* WORK ITEM
In the lines below, switch "True or false" to "Yes or no" wherever it appears, and keep everything else the same.

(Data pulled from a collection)

-------

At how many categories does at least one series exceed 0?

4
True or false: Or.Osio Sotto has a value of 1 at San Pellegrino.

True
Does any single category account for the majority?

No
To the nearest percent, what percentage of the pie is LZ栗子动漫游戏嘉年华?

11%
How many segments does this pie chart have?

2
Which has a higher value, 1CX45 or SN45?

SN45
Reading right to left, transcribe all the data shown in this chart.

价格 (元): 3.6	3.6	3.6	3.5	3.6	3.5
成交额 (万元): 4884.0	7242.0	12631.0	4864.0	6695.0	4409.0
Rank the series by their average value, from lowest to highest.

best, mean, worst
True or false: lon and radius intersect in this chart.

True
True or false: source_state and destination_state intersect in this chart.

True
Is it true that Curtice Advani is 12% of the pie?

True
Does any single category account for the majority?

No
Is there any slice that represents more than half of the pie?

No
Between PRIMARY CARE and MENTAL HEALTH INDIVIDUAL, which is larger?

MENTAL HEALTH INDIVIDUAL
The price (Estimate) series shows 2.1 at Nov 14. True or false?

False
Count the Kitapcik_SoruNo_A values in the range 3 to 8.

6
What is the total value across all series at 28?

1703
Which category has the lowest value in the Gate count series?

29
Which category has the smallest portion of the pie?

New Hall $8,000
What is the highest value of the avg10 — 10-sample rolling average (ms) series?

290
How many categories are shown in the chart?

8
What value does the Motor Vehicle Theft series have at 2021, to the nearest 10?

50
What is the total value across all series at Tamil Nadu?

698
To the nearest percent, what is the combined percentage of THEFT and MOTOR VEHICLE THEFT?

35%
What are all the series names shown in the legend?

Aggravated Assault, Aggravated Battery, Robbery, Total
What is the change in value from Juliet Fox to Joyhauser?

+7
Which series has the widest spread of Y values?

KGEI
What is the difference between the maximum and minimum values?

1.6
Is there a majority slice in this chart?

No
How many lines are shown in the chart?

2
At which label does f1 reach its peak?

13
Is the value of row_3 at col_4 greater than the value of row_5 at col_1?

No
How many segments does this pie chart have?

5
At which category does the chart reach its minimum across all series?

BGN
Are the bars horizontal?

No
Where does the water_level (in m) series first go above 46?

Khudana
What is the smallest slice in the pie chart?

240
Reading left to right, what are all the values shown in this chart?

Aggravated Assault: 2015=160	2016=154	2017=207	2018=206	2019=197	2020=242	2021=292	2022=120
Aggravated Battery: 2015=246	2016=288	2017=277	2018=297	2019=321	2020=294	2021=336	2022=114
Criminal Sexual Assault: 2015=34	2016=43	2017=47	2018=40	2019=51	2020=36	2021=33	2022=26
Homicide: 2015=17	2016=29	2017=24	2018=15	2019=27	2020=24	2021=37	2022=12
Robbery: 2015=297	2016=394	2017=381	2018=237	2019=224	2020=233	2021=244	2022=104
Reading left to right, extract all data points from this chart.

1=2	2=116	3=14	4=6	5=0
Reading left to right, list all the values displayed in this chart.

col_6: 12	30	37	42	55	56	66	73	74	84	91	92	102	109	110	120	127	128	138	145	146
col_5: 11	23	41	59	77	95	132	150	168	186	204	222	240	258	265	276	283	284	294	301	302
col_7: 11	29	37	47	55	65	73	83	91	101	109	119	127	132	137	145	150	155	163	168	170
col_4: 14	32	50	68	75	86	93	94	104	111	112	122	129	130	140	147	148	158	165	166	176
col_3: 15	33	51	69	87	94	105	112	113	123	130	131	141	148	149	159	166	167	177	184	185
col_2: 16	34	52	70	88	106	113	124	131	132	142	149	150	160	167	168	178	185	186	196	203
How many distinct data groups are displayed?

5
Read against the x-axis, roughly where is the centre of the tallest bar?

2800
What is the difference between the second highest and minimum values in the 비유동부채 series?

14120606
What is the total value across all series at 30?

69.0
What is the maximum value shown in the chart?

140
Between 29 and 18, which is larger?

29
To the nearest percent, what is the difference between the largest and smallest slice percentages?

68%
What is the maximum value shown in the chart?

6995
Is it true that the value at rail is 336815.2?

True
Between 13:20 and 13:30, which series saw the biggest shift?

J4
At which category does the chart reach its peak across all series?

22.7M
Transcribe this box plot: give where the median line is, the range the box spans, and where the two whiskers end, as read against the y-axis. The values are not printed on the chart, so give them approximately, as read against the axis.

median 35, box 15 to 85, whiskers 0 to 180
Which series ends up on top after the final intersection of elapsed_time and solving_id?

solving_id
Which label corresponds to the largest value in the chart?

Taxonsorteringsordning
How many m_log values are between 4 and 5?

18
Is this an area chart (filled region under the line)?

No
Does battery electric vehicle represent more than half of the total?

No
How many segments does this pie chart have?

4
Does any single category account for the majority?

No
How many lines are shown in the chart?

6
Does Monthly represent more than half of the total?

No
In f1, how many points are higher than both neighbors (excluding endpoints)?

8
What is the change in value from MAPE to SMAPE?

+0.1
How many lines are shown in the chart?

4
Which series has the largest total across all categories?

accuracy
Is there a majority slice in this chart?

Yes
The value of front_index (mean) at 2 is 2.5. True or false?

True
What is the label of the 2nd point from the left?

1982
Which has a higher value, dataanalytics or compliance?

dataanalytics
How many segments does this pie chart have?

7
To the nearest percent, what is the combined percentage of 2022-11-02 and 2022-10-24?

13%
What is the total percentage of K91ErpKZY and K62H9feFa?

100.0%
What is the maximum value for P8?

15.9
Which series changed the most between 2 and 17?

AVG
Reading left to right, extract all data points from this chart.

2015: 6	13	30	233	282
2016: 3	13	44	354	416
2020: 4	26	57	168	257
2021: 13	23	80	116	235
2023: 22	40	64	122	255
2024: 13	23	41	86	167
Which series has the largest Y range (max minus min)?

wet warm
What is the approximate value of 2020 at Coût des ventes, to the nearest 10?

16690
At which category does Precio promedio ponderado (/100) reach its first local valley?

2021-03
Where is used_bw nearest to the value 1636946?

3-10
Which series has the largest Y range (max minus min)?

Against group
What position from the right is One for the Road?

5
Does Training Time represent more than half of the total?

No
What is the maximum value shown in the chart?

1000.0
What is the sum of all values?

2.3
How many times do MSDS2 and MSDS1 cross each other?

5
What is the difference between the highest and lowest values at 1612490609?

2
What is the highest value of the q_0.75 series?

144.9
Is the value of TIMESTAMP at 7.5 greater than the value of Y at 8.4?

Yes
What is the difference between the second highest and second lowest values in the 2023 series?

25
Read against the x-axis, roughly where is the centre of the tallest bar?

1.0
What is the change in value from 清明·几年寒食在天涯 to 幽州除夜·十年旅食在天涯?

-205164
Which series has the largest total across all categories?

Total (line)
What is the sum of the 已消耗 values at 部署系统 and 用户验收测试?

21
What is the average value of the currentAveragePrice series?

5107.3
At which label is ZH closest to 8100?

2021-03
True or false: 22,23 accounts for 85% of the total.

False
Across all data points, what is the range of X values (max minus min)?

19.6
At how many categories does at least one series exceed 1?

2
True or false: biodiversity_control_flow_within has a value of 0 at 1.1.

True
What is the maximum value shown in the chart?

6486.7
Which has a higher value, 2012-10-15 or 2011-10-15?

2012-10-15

-------

* ANSWER FOR THE TASK
At how many categories does at least one series exceed 0?

4
Yes or no: Or.Osio Sotto has a value of 1 at San Pellegrino.

True
Does any single category account for the majority?

No
To the nearest percent, what percentage of the pie is LZ栗子动漫游戏嘉年华?

11%
How many segments does this pie chart have?

2
Which has a higher value, 1CX45 or SN45?

SN45
Reading right to left, transcribe all the data shown in this chart.

价格 (元): 3.6	3.6	3.6	3.5	3.6	3.5
成交额 (万元): 4884.0	7242.0	12631.0	4864.0	6695.0	4409.0
Rank the series by their average value, from lowest to highest.

best, mean, worst
Yes or no: lon and radius intersect in this chart.

True
Yes or no: source_state and destination_state intersect in this chart.

True
Is it true that Curtice Advani is 12% of the pie?

True
Does any single category account for the majority?

No
Is there any slice that represents more than half of the pie?

No
Between PRIMARY CARE and MENTAL HEALTH INDIVIDUAL, which is larger?

MENTAL HEALTH INDIVIDUAL
The price (Estimate) series shows 2.1 at Nov 14. Yes or no?

False
Count the Kitapcik_SoruNo_A values in the range 3 to 8.

6
What is the total value across all series at 28?

1703
Which category has the lowest value in the Gate count series?

29
Which category has the smallest portion of the pie?

New Hall $8,000
What is the highest value of the avg10 — 10-sample rolling average (ms) series?

290
How many categories are shown in the chart?

8
What value does the Motor Vehicle Theft series have at 2021, to the nearest 10?

50
What is the total value across all series at Tamil Nadu?

698
To the nearest percent, what is the combined percentage of THEFT and MOTOR VEHICLE THEFT?

35%
What are all the series names shown in the legend?

Aggravated Assault, Aggravated Battery, Robbery, Total
What is the change in value from Juliet Fox to Joyhauser?

+7
Which series has the widest spread of Y values?

KGEI
What is the difference between the maximum and minimum values?

1.6
Is there a majority slice in this chart?

No
How many lines are shown in the chart?

2
At which label does f1 reach its peak?

13
Is the value of row_3 at col_4 greater than the value of row_5 at col_1?

No
How many segments does this pie chart have?

5
At which category does the chart reach its minimum across all series?

BGN
Are the bars horizontal?

No
Where does the water_level (in m) series first go above 46?

Khudana
What is the smallest slice in the pie chart?

240
Reading left to right, what are all the values shown in this chart?

Aggravated Assault: 2015=160	2016=154	2017=207	2018=206	2019=197	2020=242	2021=292	2022=120
Aggravated Battery: 2015=246	2016=288	2017=277	2018=297	2019=321	2020=294	2021=336	2022=114
Criminal Sexual Assault: 2015=34	2016=43	2017=47	2018=40	2019=51	2020=36	2021=33	2022=26
Homicide: 2015=17	2016=29	2017=24	2018=15	2019=27	2020=24	2021=37	2022=12
Robbery: 2015=297	2016=394	2017=381	2018=237	2019=224	2020=233	2021=244	2022=104
Reading left to right, extract all data points from this chart.

1=2	2=116	3=14	4=6	5=0
Reading left to right, list all the values displayed in this chart.

col_6: 12	30	37	42	55	56	66	73	74	84	91	92	102	109	110	120	127	128	138	145	146
col_5: 11	23	41	59	77	95	132	150	168	186	204	222	240	258	265	276	283	284	294	301	302
col_7: 11	29	37	47	55	65	73	83	91	101	109	119	127	132	137	145	150	155	163	168	170
col_4: 14	32	50	68	75	86	93	94	104	111	112	122	129	130	140	147	148	158	165	166	176
col_3: 15	33	51	69	87	94	105	112	113	123	130	131	141	148	149	159	166	167	177	184	185
col_2: 16	34	52	70	88	106	113	124	131	132	142	149	150	160	167	168	178	185	186	196	203
How many distinct data groups are displayed?

5
Read against the x-axis, roughly where is the centre of the tallest bar?

2800
What is the difference between the second highest and minimum values in the 비유동부채 series?

14120606
What is the total value across all series at 30?

69.0
What is the maximum value shown in the chart?

140
Between 29 and 18, which is larger?

29
To the nearest percent, what is the difference between the largest and smallest slice percentages?

68%
What is the maximum value shown in the chart?

6995
Is it true that the value at rail is 336815.2?

True
Between 13:20 and 13:30, which series saw the biggest shift?

J4
At which category does the chart reach its peak across all series?

22.7M
Transcribe this box plot: give where the median line is, the range the box spans, and where the two whiskers end, as read against the y-axis. The values are not printed on the chart, so give them approximately, as read against the axis.

median 35, box 15 to 85, whiskers 0 to 180
Which series ends up on top after the final intersection of elapsed_time and solving_id?

solving_id
Which label corresponds to the largest value in the chart?

Taxonsorteringsordning
How many m_log values are between 4 and 5?

18
Is this an area chart (filled region under the line)?

No
Does battery electric vehicle represent more than half of the total?

No
How many segments does this pie chart have?

4
Does any single category account for the majority?

No
How many lines are shown in the chart?

6
Does Monthly represent more than half of the total?

No
In f1, how many points are higher than both neighbors (excluding endpoints)?

8
What is the change in value from MAPE to SMAPE?

+0.1
How many lines are shown in the chart?

4
Which series has the largest total across all categories?

accuracy
Is there a majority slice in this chart?

Yes
The value of front_index (mean) at 2 is 2.5. Yes or no?

True
What is the label of the 2nd point from the left?

1982
Which has a higher value, dataanalytics or compliance?

dataanalytics
How many segments does this pie chart have?

7
To the nearest percent, what is the combined percentage of 2022-11-02 and 2022-10-24?

13%
What is the total percentage of K91ErpKZY and K62H9feFa?

100.0%
What is the maximum value for P8?

15.9
Which series changed the most between 2 and 17?

AVG
Reading left to right, extract all data points from this chart.

2015: 6	13	30	233	282
2016: 3	13	44	354	416
2020: 4	26	57	168	257
2021: 13	23	80	116	235
2023: 22	40	64	122	255
2024: 13	23	41	86	167
Which series has the largest Y range (max minus min)?

wet warm
What is the approximate value of 2020 at Coût des ventes, to the nearest 10?

16690
At which category does Precio promedio ponderado (/100) reach its first local valley?

2021-03
Where is used_bw nearest to the value 1636946?

3-10
Which series has the largest Y range (max minus min)?

Against group
What position from the right is One for the Road?

5
Does Training Time represent more than half of the total?

No
What is the maximum value shown in the chart?

1000.0
What is the sum of all values?

2.3
How many times do MSDS2 and MSDS1 cross each other?

5
What is the difference between the highest and lowest values at 1612490609?

2
What is the highest value of the q_0.75 series?

144.9
Is the value of TIMESTAMP at 7.5 greater than the value of Y at 8.4?

Yes
What is the difference between the second highest and second lowest values in the 2023 series?

25
Read against the x-axis, roughly where is the centre of the tallest bar?

1.0
What is the change in value from 清明·几年寒食在天涯 to 幽州除夜·十年旅食在天涯?

-205164
Which series has the largest total across all categories?

Total (line)
What is the sum of the 已消耗 values at 部署系统 and 用户验收测试?

21
What is the average value of the currentAveragePrice series?

5107.3
At which label is ZH closest to 8100?

2021-03
Yes or no: 22,23 accounts for 85% of the total.

False
Across all data points, what is the range of X values (max minus min)?

19.6
At how many categories does at least one series exceed 1?

2
Yes or no: biodiversity_control_flow_within has a value of 0 at 1.1.

True
What is the maximum value shown in the chart?

6486.7
Which has a higher value, 2012-10-15 or 2011-10-15?

2012-10-15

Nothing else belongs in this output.